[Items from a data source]
————

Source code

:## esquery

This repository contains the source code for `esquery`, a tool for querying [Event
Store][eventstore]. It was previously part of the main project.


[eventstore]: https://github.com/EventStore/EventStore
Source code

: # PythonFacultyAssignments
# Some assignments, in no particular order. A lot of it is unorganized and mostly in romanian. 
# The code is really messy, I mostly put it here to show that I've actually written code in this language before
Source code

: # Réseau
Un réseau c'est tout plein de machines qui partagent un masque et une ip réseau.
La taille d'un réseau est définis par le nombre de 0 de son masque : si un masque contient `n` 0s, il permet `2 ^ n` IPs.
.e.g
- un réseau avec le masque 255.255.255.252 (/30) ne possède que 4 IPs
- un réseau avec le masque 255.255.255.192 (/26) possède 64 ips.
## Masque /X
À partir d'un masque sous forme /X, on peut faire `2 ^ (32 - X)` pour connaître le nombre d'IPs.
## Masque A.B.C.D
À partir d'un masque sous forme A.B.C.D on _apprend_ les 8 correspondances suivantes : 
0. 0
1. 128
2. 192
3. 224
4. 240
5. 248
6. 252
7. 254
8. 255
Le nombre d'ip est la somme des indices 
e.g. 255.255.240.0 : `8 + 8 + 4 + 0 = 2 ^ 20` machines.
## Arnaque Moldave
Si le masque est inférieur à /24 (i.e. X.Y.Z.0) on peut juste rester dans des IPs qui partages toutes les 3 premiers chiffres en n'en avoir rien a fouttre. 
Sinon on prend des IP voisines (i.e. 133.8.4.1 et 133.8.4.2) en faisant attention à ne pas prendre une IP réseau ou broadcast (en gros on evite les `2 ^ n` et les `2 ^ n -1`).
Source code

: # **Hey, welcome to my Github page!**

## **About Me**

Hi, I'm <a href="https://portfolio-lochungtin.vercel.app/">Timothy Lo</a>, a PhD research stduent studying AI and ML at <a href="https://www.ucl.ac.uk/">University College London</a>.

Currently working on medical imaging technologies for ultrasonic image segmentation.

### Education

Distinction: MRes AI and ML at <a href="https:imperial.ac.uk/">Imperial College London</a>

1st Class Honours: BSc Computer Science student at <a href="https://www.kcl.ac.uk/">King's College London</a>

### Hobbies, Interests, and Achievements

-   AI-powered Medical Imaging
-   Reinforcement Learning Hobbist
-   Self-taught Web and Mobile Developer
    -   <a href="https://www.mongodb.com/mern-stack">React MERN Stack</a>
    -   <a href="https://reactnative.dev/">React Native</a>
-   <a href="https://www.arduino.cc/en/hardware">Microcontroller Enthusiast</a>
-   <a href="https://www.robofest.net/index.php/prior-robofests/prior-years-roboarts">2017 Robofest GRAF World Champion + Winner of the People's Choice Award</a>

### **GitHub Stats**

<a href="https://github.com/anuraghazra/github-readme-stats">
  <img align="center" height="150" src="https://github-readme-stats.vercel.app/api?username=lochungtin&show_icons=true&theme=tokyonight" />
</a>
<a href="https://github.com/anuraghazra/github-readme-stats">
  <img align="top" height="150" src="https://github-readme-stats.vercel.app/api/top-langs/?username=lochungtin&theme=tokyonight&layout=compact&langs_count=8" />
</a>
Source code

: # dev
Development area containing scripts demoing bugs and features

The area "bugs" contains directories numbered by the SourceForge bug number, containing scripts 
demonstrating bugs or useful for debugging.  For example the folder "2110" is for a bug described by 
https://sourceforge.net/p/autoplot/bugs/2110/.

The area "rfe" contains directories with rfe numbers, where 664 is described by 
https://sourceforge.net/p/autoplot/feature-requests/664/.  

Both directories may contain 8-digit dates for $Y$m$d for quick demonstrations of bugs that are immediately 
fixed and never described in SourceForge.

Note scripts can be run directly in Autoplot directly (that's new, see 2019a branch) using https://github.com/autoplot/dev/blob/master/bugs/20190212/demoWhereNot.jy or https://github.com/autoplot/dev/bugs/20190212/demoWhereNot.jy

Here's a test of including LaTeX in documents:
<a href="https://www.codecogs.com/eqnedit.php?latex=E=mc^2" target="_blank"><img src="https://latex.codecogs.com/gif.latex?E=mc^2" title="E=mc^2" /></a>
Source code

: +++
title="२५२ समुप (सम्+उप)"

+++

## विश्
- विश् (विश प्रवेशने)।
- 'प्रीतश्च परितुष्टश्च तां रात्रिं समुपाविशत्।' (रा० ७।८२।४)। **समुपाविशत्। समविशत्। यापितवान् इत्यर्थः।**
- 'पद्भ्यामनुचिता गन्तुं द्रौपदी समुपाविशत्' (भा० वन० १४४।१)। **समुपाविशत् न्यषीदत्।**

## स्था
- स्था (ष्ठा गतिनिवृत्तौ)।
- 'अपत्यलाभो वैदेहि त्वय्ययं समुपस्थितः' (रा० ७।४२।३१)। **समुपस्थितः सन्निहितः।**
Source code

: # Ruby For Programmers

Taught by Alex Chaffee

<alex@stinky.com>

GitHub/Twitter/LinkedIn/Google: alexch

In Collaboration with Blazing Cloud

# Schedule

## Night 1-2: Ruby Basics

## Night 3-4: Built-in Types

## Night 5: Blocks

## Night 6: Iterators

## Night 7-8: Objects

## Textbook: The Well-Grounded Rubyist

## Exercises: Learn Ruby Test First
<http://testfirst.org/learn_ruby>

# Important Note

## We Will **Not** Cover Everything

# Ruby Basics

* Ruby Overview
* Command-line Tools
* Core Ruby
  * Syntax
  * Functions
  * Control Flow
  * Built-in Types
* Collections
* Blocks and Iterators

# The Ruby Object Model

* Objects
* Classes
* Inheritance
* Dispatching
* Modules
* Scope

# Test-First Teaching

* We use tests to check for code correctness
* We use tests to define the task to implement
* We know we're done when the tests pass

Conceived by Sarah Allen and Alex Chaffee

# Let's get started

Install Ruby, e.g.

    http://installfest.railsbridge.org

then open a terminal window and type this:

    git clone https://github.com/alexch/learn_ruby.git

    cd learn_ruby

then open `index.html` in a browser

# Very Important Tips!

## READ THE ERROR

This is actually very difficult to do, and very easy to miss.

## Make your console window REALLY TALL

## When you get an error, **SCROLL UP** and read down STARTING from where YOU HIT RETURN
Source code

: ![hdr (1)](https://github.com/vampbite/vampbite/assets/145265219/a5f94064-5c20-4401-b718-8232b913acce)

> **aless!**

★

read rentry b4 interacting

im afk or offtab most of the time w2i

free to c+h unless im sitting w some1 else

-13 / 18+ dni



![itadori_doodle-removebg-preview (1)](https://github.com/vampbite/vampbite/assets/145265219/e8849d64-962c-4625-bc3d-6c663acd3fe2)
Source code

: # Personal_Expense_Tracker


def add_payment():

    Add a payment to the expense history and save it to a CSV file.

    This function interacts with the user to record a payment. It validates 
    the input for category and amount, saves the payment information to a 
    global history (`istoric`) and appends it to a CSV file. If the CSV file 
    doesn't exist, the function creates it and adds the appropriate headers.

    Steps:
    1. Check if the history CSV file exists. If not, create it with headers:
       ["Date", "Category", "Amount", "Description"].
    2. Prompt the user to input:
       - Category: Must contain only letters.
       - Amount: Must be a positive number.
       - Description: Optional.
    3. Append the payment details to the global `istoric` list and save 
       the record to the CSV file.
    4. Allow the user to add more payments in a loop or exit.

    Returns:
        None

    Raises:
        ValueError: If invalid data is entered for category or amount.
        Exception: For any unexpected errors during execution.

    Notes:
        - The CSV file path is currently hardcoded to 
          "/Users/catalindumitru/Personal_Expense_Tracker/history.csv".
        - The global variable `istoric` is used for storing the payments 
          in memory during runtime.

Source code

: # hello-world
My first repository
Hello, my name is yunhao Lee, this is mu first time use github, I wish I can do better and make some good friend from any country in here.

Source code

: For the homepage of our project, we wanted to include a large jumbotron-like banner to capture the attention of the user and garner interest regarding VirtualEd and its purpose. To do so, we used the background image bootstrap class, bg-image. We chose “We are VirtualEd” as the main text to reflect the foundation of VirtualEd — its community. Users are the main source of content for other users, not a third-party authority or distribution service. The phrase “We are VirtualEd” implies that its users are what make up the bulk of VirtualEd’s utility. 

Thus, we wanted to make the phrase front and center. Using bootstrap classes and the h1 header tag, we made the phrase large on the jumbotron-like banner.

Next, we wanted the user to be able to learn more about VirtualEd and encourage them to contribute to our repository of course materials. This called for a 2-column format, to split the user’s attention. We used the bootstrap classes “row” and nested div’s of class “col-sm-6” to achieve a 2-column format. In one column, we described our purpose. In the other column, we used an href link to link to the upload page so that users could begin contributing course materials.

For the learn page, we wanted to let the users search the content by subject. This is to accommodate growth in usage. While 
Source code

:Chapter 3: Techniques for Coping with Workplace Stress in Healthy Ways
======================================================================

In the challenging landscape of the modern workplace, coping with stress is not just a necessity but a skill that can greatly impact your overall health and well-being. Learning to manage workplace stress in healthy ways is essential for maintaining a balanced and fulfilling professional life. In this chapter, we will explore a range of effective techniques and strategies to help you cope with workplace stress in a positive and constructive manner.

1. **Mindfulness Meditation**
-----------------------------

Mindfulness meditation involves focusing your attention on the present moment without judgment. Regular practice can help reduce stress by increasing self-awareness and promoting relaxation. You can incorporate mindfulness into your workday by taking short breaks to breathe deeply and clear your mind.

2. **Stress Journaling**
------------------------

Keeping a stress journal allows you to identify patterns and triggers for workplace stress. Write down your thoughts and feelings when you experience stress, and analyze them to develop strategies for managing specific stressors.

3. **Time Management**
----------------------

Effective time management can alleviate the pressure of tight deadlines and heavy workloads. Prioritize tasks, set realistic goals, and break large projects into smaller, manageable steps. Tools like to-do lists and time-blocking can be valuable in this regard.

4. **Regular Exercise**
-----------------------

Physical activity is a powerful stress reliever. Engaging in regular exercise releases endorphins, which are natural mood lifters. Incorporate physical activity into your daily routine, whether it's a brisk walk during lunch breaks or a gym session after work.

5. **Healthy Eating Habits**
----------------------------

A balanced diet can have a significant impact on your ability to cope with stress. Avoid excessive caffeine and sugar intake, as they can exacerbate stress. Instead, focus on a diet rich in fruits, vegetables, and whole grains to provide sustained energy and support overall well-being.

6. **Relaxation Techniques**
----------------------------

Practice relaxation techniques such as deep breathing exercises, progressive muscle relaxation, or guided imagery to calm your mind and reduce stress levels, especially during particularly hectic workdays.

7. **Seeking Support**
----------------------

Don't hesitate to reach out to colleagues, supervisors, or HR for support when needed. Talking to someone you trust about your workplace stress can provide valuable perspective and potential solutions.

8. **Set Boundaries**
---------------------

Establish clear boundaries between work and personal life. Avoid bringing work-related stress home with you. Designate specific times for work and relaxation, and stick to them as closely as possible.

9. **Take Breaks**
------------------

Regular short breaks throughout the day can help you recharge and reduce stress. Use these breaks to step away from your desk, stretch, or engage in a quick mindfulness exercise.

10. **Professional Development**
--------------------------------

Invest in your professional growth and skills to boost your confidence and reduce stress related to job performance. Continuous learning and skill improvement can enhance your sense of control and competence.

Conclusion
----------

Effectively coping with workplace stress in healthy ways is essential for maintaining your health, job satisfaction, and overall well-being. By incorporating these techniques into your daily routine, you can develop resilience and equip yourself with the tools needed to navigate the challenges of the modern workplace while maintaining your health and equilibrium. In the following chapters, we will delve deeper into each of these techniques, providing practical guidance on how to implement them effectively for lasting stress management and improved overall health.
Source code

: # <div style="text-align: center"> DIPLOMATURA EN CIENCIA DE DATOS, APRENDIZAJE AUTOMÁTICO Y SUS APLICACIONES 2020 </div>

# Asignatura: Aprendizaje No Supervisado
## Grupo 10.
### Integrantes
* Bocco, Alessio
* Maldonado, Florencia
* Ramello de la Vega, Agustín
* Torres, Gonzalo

————

Scan the lines above, and whenever one holds the string "possède", copy it.

→ **Exercise result**
- un réseau avec le masque 255.255.255.252 (/30) ne possède que 4 IPs
- un réseau avec le masque 255.255.255.192 (/26) possède 64 ips.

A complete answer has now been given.